> PROBLEM DESCRIPTION
Search the records that follow and extract every line containing the string "middle".

#### RECORDS FOR THIS TASK ####

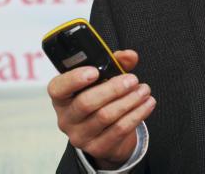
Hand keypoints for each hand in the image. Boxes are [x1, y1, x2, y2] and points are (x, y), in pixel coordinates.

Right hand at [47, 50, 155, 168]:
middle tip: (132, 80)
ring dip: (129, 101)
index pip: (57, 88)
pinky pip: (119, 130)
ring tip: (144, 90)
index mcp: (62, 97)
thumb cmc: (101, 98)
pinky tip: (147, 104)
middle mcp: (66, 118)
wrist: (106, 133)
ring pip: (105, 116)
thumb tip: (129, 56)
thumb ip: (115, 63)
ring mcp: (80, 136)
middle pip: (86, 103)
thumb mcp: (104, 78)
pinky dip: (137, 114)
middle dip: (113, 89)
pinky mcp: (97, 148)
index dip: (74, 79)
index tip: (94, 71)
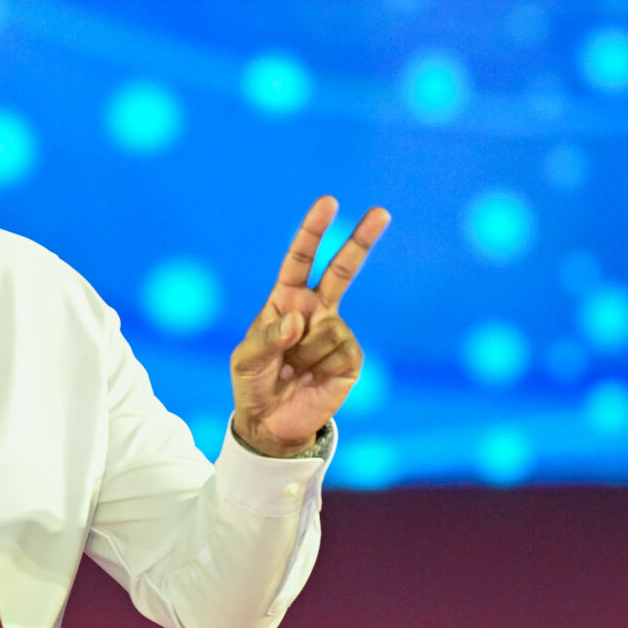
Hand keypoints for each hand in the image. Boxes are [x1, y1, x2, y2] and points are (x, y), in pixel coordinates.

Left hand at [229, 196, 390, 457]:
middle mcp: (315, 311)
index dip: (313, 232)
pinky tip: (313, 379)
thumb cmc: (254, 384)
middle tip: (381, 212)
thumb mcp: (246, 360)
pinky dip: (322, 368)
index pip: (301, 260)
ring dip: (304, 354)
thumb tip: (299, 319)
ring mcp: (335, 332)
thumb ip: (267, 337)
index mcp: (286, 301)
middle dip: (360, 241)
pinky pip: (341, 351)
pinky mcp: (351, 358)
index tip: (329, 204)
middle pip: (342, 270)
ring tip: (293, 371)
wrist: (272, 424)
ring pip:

####

> RESPONSE BELOW
middle tip: (132, 80)
middle mcp: (66, 118)
middle pip: (86, 103)
middle dip: (113, 89)
middle mcp: (315, 311)
middle tip: (381, 212)
middle dip: (360, 241)
middle pip: (342, 270)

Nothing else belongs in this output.